O diretor-geral da Organização Mundial da Saúde defende estratégia para rápida imunização global

O diretor-geral da Organização Mundial da Saúde (OMS), Tedros Adhanom Ghebreyesus, diretor-geral da Organização Mundial da Saúde (OMS), pediu aos países ricos para que partilhem a vacina com os mais pobres, a fim de proteger melhor a saúde global.

"Quanto mais tempo levarmos a garantir a imunização global, mais oportunidades daremos ao vírus de sofrer mutações que possam escapar à eficácia das vacinas", enfatizou, defendendo que os países devem partilhar as vacinas logo após imunizarem os mais vulneráveis e os profissionais de saúde.

"O número de vacinados contra a covid-19 já superou o número de novas infeções em todo o mundo.
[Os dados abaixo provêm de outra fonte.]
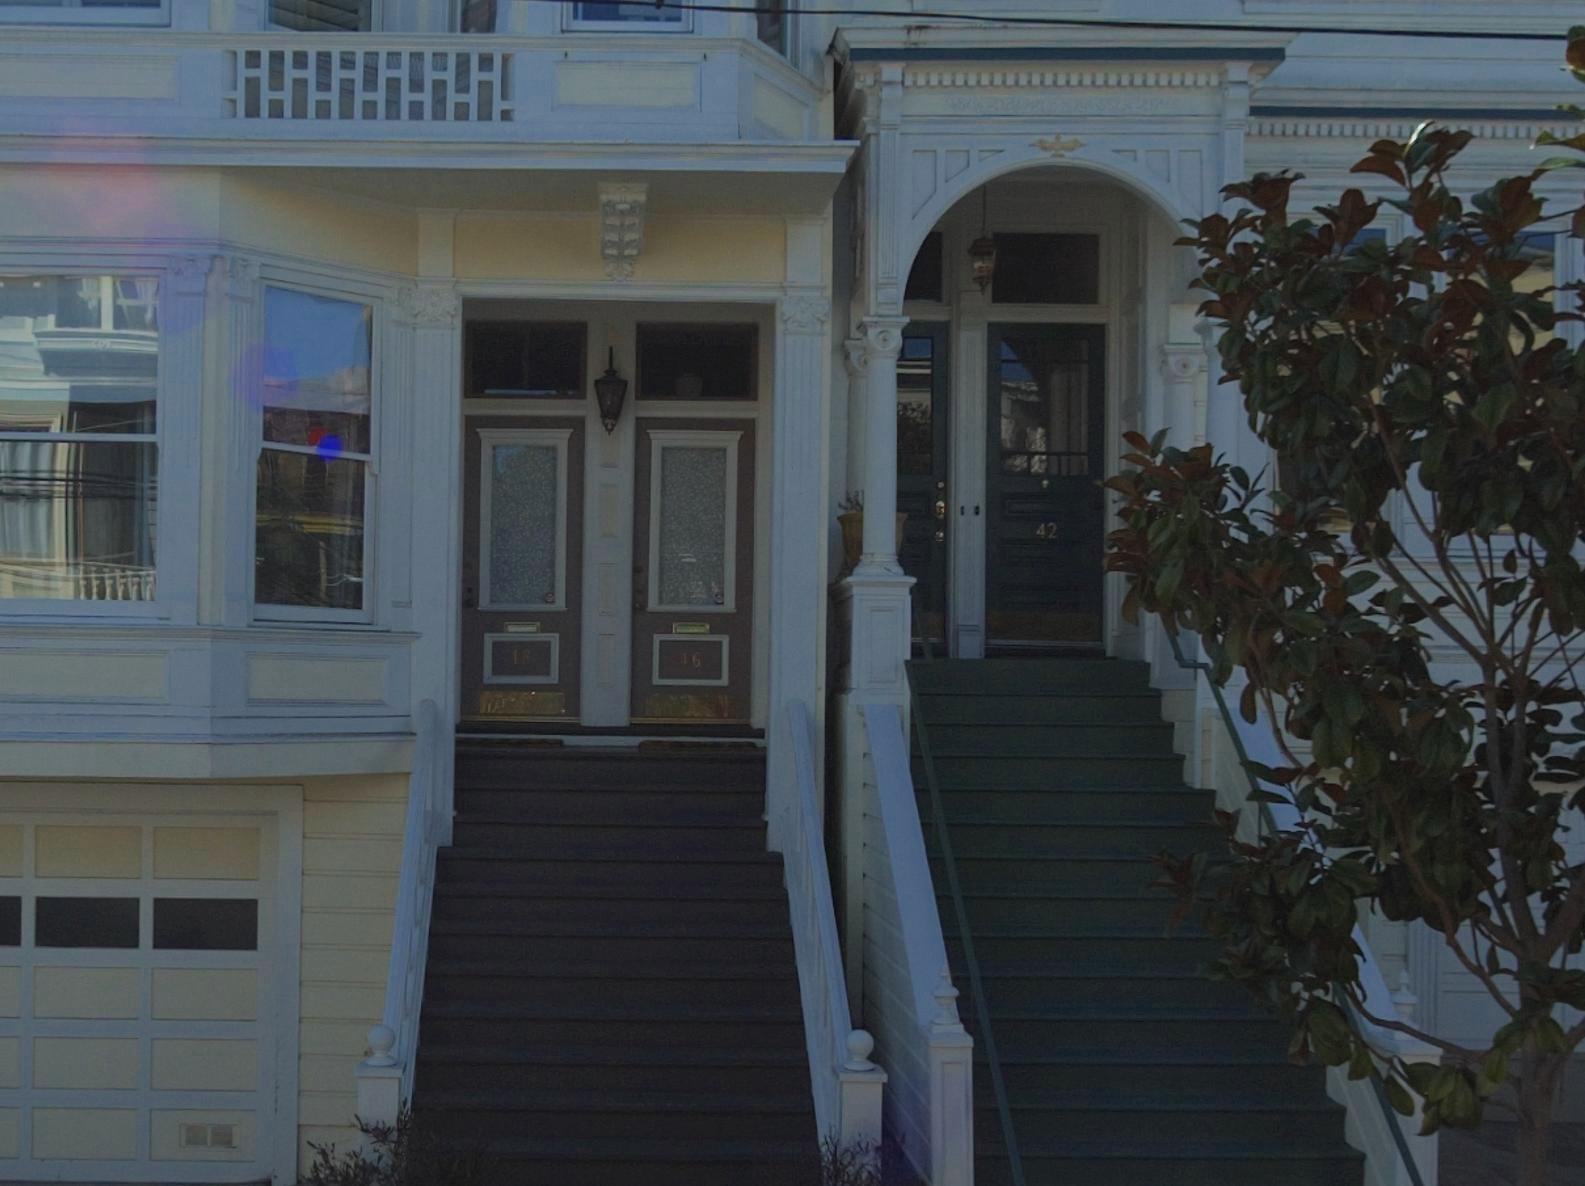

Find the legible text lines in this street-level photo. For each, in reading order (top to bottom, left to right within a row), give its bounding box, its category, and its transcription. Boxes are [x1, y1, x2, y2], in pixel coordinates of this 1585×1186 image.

[1034, 521, 1059, 540] StreetNumber: 42
[508, 648, 532, 666] StreetNumber: 48
[677, 650, 702, 669] StreetNumber: 46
É uma conquista notável em tão pouco tempo, mas a maioria das doses foram distribuídas em poucos países. Mais de três quartos dos vacinados estão em apenas 10 países, que respondem por 60% do PIB mundial. Em quase 130 países, mais de 2,5 biliões de pessoas ainda não receberam uma única dose", frisou em conferência de imprensa.

Além disso, o responsável pediu às empresas farmacêuticas que colaborassem entre si para conseguir uma "fabricação em massa de vacinas".

"Aplaudimos os fabricantes que se comprometeram, por exemplo, a vender as suas vacinas a um determinado custo. Mas os fabricantes podem fazer mais. Encorajamos todos os fabricantes a partilhar as informações da vacina com a OMS mais rapidamente para que possamos revê-las e incluí-las na lista de autorização de uso de emergência", apelou.

Já Maria Ven Kerkhove, líder de doenças emergentes da OMS, salientou a "redução da incidência em muitos países" e pediu aos governos para darem apoio financeiro a quem está de quarentena.